PROVIDED MATERIAL Start Marker

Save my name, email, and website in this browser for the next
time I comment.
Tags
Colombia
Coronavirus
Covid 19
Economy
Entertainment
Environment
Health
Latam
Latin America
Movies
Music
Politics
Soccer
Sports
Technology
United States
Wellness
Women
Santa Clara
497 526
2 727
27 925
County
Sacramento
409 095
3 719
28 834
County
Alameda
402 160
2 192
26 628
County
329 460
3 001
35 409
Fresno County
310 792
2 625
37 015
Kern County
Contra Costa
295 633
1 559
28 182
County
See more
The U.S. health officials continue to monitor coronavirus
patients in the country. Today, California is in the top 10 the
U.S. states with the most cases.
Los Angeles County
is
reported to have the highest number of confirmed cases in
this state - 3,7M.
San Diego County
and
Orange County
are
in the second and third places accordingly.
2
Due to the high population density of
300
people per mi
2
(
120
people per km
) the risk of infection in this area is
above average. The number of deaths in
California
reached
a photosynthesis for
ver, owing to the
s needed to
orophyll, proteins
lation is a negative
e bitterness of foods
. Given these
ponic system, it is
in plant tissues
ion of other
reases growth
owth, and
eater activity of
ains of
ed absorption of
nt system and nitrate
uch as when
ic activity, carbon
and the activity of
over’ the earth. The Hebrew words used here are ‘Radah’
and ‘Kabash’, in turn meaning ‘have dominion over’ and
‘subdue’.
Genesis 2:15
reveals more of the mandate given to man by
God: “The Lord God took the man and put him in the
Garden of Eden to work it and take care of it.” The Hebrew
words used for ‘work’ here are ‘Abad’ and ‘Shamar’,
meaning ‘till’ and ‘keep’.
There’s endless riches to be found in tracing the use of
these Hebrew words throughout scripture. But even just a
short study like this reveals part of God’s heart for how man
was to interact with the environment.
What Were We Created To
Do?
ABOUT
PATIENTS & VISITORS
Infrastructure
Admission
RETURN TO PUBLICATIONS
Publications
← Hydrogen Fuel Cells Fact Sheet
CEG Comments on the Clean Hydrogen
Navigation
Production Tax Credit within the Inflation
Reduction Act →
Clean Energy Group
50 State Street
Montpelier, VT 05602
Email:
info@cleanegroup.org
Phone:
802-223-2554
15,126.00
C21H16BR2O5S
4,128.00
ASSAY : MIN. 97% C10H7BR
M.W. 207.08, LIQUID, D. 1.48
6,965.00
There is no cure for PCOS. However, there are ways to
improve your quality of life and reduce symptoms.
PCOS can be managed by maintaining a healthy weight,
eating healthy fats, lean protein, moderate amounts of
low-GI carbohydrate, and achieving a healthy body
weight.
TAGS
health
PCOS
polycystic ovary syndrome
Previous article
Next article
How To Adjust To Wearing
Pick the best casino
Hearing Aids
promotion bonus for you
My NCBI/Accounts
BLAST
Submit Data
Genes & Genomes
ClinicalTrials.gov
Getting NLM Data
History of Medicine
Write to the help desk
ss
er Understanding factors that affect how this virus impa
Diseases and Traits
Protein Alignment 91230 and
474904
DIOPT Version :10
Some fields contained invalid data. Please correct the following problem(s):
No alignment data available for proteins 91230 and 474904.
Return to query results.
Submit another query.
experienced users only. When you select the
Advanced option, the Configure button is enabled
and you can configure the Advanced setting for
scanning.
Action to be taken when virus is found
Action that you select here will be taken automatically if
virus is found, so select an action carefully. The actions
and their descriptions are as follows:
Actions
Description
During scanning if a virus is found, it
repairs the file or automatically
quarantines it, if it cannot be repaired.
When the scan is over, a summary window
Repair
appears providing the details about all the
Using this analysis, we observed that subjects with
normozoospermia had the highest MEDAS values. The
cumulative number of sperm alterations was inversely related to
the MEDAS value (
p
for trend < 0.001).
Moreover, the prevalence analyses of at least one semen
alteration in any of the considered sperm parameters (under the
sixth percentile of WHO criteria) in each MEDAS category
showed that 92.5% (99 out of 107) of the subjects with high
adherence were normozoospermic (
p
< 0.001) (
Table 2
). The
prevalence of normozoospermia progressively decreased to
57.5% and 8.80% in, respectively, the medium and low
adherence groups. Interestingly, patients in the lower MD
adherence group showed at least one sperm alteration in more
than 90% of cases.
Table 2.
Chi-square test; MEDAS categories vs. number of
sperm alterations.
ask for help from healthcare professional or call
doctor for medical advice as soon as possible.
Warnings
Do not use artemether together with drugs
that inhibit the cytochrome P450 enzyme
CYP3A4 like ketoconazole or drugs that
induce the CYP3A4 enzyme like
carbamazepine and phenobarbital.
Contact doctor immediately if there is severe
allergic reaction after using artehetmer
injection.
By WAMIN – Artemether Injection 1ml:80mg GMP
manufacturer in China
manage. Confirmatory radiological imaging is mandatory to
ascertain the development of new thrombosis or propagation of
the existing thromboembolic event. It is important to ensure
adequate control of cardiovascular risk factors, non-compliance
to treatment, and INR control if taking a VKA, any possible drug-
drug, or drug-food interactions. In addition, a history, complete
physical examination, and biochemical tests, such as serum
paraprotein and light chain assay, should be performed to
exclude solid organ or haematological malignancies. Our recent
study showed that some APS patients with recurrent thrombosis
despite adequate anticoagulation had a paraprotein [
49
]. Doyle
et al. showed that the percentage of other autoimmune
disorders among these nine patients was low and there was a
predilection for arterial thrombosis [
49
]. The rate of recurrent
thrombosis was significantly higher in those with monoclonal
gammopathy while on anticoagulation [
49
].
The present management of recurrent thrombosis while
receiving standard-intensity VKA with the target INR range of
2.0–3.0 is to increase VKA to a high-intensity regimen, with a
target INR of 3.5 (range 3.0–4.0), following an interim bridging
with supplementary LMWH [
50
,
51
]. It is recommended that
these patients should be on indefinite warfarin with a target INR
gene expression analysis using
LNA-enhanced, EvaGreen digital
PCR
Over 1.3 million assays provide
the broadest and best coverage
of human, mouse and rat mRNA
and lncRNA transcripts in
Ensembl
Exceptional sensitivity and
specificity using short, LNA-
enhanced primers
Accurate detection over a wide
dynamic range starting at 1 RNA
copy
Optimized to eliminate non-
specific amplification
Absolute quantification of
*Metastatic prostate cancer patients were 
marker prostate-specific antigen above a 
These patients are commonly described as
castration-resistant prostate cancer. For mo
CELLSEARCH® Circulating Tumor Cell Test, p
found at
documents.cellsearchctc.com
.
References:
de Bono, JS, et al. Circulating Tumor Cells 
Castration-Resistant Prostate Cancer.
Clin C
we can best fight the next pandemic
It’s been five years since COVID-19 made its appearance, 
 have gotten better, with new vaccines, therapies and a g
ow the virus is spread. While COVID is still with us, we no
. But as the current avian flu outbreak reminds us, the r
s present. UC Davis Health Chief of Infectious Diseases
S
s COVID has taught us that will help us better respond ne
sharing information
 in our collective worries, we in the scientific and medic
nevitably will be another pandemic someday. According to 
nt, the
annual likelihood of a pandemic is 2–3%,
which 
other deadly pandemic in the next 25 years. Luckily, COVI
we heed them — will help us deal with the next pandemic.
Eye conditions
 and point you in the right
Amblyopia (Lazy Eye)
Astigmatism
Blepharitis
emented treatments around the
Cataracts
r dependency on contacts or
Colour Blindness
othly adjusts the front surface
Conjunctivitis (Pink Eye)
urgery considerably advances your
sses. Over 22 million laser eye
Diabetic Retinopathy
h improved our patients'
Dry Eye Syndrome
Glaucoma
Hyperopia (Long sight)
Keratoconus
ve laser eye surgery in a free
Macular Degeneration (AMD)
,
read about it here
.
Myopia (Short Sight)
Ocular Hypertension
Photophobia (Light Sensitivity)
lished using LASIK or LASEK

PROVIDED MATERIAL End Marker

Transcribe the listing in full, line by line.

■ SOLUTION FOR THIS TASK ■
Save my name, email, and website in this browser for the next
time I comment.
Tags
Colombia
Coronavirus
Covid 19
Economy
Entertainment
Environment
Health
Latam
Latin America
Movies
Music
Politics
Soccer
Sports
Technology
United States
Wellness
Women
Santa Clara
497 526
2 727
27 925
County
Sacramento
409 095
3 719
28 834
County
Alameda
402 160
2 192
26 628
County
329 460
3 001
35 409
Fresno County
310 792
2 625
37 015
Kern County
Contra Costa
295 633
1 559
28 182
County
See more
The U.S. health officials continue to monitor coronavirus
patients in the country. Today, California is in the top 10 the
U.S. states with the most cases.
Los Angeles County
is
reported to have the highest number of confirmed cases in
this state - 3,7M.
San Diego County
and
Orange County
are
in the second and third places accordingly.
2
Due to the high population density of
300
people per mi
2
(
120
people per km
) the risk of infection in this area is
above average. The number of deaths in
California
reached
a photosynthesis for
ver, owing to the
s needed to
orophyll, proteins
lation is a negative
e bitterness of foods
. Given these
ponic system, it is
in plant tissues
ion of other
reases growth
owth, and
eater activity of
ains of
ed absorption of
nt system and nitrate
uch as when
ic activity, carbon
and the activity of
over’ the earth. The Hebrew words used here are ‘Radah’
and ‘Kabash’, in turn meaning ‘have dominion over’ and
‘subdue’.
Genesis 2:15
reveals more of the mandate given to man by
God: “The Lord God took the man and put him in the
Garden of Eden to work it and take care of it.” The Hebrew
words used for ‘work’ here are ‘Abad’ and ‘Shamar’,
meaning ‘till’ and ‘keep’.
There’s endless riches to be found in tracing the use of
these Hebrew words throughout scripture. But even just a
short study like this reveals part of God’s heart for how man
was to interact with the environment.
What Were We Created To
Do?
ABOUT
PATIENTS & VISITORS
Infrastructure
Admission
RETURN TO PUBLICATIONS
Publications
← Hydrogen Fuel Cells Fact Sheet
CEG Comments on the Clean Hydrogen
Navigation
Production Tax Credit within the Inflation
Reduction Act →
Clean Energy Group
50 State Street
Montpelier, VT 05602
Email:
info@cleanegroup.org
Phone:
802-223-2554
15,126.00
C21H16BR2O5S
4,128.00
ASSAY : MIN. 97% C10H7BR
M.W. 207.08, LIQUID, D. 1.48
6,965.00
There is no cure for PCOS. However, there are ways to
improve your quality of life and reduce symptoms.
PCOS can be managed by maintaining a healthy weight,
eating healthy fats, lean protein, moderate amounts of
low-GI carbohydrate, and achieving a healthy body
weight.
TAGS
health
PCOS
polycystic ovary syndrome
Previous article
Next article
How To Adjust To Wearing
Pick the best casino
Hearing Aids
promotion bonus for you
My NCBI/Accounts
BLAST
Submit Data
Genes & Genomes
ClinicalTrials.gov
Getting NLM Data
History of Medicine
Write to the help desk
ss
er Understanding factors that affect how this virus impa
Diseases and Traits
Protein Alignment 91230 and
474904
DIOPT Version :10
Some fields contained invalid data. Please correct the following problem(s):
No alignment data available for proteins 91230 and 474904.
Return to query results.
Submit another query.
experienced users only. When you select the
Advanced option, the Configure button is enabled
and you can configure the Advanced setting for
scanning.
Action to be taken when virus is found
Action that you select here will be taken automatically if
virus is found, so select an action carefully. The actions
and their descriptions are as follows:
Actions
Description
During scanning if a virus is found, it
repairs the file or automatically
quarantines it, if it cannot be repaired.
When the scan is over, a summary window
Repair
appears providing the details about all the
Using this analysis, we observed that subjects with
normozoospermia had the highest MEDAS values. The
cumulative number of sperm alterations was inversely related to
the MEDAS value (
p
for trend < 0.001).
Moreover, the prevalence analyses of at least one semen
alteration in any of the considered sperm parameters (under the
sixth percentile of WHO criteria) in each MEDAS category
showed that 92.5% (99 out of 107) of the subjects with high
adherence were normozoospermic (
p
< 0.001) (
Table 2
). The
prevalence of normozoospermia progressively decreased to
57.5% and 8.80% in, respectively, the medium and low
adherence groups. Interestingly, patients in the lower MD
adherence group showed at least one sperm alteration in more
than 90% of cases.
Table 2.
Chi-square test; MEDAS categories vs. number of
sperm alterations.
ask for help from healthcare professional or call
doctor for medical advice as soon as possible.
Warnings
Do not use artemether together with drugs
that inhibit the cytochrome P450 enzyme
CYP3A4 like ketoconazole or drugs that
induce the CYP3A4 enzyme like
carbamazepine and phenobarbital.
Contact doctor immediately if there is severe
allergic reaction after using artehetmer
injection.
By WAMIN – Artemether Injection 1ml:80mg GMP
manufacturer in China
manage. Confirmatory radiological imaging is mandatory to
ascertain the development of new thrombosis or propagation of
the existing thromboembolic event. It is important to ensure
adequate control of cardiovascular risk factors, non-compliance
to treatment, and INR control if taking a VKA, any possible drug-
drug, or drug-food interactions. In addition, a history, complete
physical examination, and biochemical tests, such as serum
paraprotein and light chain assay, should be performed to
exclude solid organ or haematological malignancies. Our recent
study showed that some APS patients with recurrent thrombosis
despite adequate anticoagulation had a paraprotein [
49
]. Doyle
et al. showed that the percentage of other autoimmune
disorders among these nine patients was low and there was a
predilection for arterial thrombosis [
49
]. The rate of recurrent
thrombosis was significantly higher in those with monoclonal
gammopathy while on anticoagulation [
49
].
The present management of recurrent thrombosis while
receiving standard-intensity VKA with the target INR range of
2.0–3.0 is to increase VKA to a high-intensity regimen, with a
target INR of 3.5 (range 3.0–4.0), following an interim bridging
with supplementary LMWH [
50
,
51
]. It is recommended that
these patients should be on indefinite warfarin with a target INR
gene expression analysis using
LNA-enhanced, EvaGreen digital
PCR
Over 1.3 million assays provide
the broadest and best coverage
of human, mouse and rat mRNA
and lncRNA transcripts in
Ensembl
Exceptional sensitivity and
specificity using short, LNA-
enhanced primers
Accurate detection over a wide
dynamic range starting at 1 RNA
copy
Optimized to eliminate non-
specific amplification
Absolute quantification of
*Metastatic prostate cancer patients were 
marker prostate-specific antigen above a 
These patients are commonly described as
castration-resistant prostate cancer. For mo
CELLSEARCH® Circulating Tumor Cell Test, p
found at
documents.cellsearchctc.com
.
References:
de Bono, JS, et al. Circulating Tumor Cells 
Castration-Resistant Prostate Cancer.
Clin C
we can best fight the next pandemic
It’s been five years since COVID-19 made its appearance, 
 have gotten better, with new vaccines, therapies and a g
ow the virus is spread. While COVID is still with us, we no
. But as the current avian flu outbreak reminds us, the r
s present. UC Davis Health Chief of Infectious Diseases
S
s COVID has taught us that will help us better respond ne
sharing information
 in our collective worries, we in the scientific and medic
nevitably will be another pandemic someday. According to 
nt, the
annual likelihood of a pandemic is 2–3%,
which 
other deadly pandemic in the next 25 years. Luckily, COVI
we heed them — will help us deal with the next pandemic.
Eye conditions
 and point you in the right
Amblyopia (Lazy Eye)
Astigmatism
Blepharitis
emented treatments around the
Cataracts
r dependency on contacts or
Colour Blindness
othly adjusts the front surface
Conjunctivitis (Pink Eye)
urgery considerably advances your
sses. Over 22 million laser eye
Diabetic Retinopathy
h improved our patients'
Dry Eye Syndrome
Glaucoma
Hyperopia (Long sight)
Keratoconus
ve laser eye surgery in a free
Macular Degeneration (AMD)
,
read about it here
.
Myopia (Short Sight)
Ocular Hypertension
Photophobia (Light Sensitivity)
lished using LASIK or LASEK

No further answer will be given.